See Valuations for the full contract.

Web and mobile share one API

/api/mobile/* looks like a parallel surface for native clients. It is not. It covers native sign-in plus a small set of screens with no direct web equivalent:

RouteMethods
/api/mobile/auth/staff/loginPOST
/api/mobile/auth/customer/loginPOST
/api/mobile/auth/superadmin/loginPOST
/api/mobile/auth/meGET
/api/mobile/auth/session-statusGET
/api/mobile/auth/logoutPOST
/api/mobile/devicesPOST, DELETE
/api/mobile/personalizationGET, PATCH
/api/mobile/personalization/display-namePATCH
/api/mobile/personalization/logoPOST, DELETE
/api/mobile/personalization/notificationsPATCH
/api/mobile/personalization/tax-invoicePATCH
/api/mobile/personalization/change-requestsGET, POST
/api/mobile/bank-branchesGET, POST, PATCH, DELETE
/api/mobile/subscriptionGET

For everything else — valuations, customers, EMI, upload, OCR, tickets, notifications, dashboard, billing, and the customer portal — native clients call the same routes the web calls, sending Authorization: Bearer $TOKEN instead of a cookie:

curl https://goldpro.shop/api/customers \
  -H "Authorization: Bearer $TOKEN"

One route, one handler, one set of rules, whether the caller is a browser or an app. There is no second implementation to drift out of step.

The surface at a glance

NamespacePurposePrincipal
/api/valuationsCreate a valuation; read, update, report, dispatchStaff
/api/customersCustomer book and per-customer timelinesStaff
/api/admin/*Gold rates, banks, invoices, templatesTenant admin
/api/emiSchedules and pending countsStaff
/api/upload, /api/blob, /api/ocr/parseMedia capture, private file reads, receipt OCRStaff
/api/notifications, /api/dashboard/summaryIn-app notices, dashboard figuresStaff
/api/tickets/*Support ticketsStaff, customer, super admin
/api/billing/*Plans, quotes, checkout, purchases, documentsTenant admin
/api/portal/*A customer's own valuations, EMIs, timeline, notificationsCustomer
/api/tenant-portal/*Customer email-OTP login and logoutPublic
/api/system-gate/*Super-admin login and logoutPublic
/api/super-admin/*Platform operations across all tenantsSuper admin
/api/mobile/*Native sign-in and native-only screensAll
/api/customer-intake, /api/otp/*Self-service intake behind a signed linkPublic
/api/contactAccess-request formPublic
/api/onboarding/*Checklist and product-tour stateStaff
/api/cron/*Scheduled jobsCRON_SECRET
/api/razorpay/webhookPayment eventsHMAC signature

"Public" means the route authenticates itself in the handler — with a signed intake token, an OTP, or nothing at all — rather than requiring a session at the edge.
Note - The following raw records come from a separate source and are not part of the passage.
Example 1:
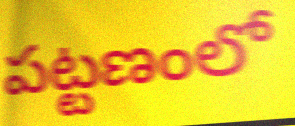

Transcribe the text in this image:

పట్టణంలో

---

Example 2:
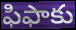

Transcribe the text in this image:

ఫిఫాకు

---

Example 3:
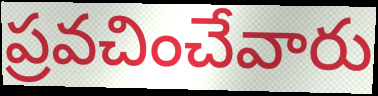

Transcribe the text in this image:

ప్రవచించేవారు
It does not mean unauthenticated.

Automated callers

Two callers are not people, and neither uses the principal model.

/api/cron/* is authenticated by a CRON_SECRET Bearer and fails closed: if the secret is unset the route returns 401 rather than running. Schedules live in vercel.json:

PathSchedule (UTC)
/api/cron/emi-reminders30 4 * * *
/api/cron/sync-rates0 */8 * * *
/api/cron/billing-reconcile15 * * * *

/api/razorpay/webhook is authenticated by an HMAC over the raw request body, which is why the body is read as text and only parsed once the signature passes. It is the source of truth for whether a payment happened — the browser callback at /api/billing/verify is a convenience so the tenant sees their plan immediately. See Webhooks.

How to read this reference

Each endpoint page lists routes with their methods, a parameter table, a runnable request, and a real response body. Parameter tables use the columns Name, Type, Required, Description. Secrets appear as $TOKEN.
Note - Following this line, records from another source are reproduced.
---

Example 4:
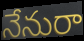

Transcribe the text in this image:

నేనురా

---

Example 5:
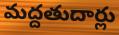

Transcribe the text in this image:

మద్దతుదార్లు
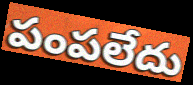
పంపలేదు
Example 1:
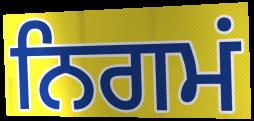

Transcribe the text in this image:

ਨਿਗਮਂ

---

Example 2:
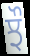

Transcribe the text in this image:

ਝੌ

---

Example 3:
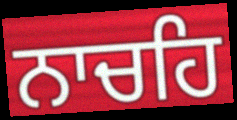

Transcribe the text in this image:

ਨਾਚਹਿ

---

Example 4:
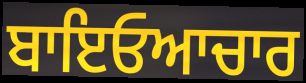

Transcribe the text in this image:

ਬਾਇਓਆਚਾਰ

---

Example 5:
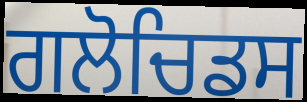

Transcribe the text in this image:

ਗਲੋਚਿਡਸ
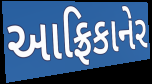
આફ્રિકાનેર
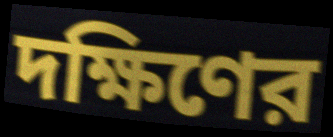
দক্ষিণের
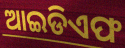
ଆଇଡିଏଫ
Start with Authentication — every other page assumes you can produce a credential — then Errors, which covers the envelope, rate limits, and the idempotency key that makes retries safe.

One thing to know before you read allowed values anywhere in this reference: there are no database enums. Every status field in the data model is a plain String, with its permitted values recorded in a comment beside it in prisma/schema.prisma. Where this reference lists allowed values, they are transcribed by hand from those comments. Treat the handler as the real authority on what it accepts, and do not assume the database will reject an unexpected string.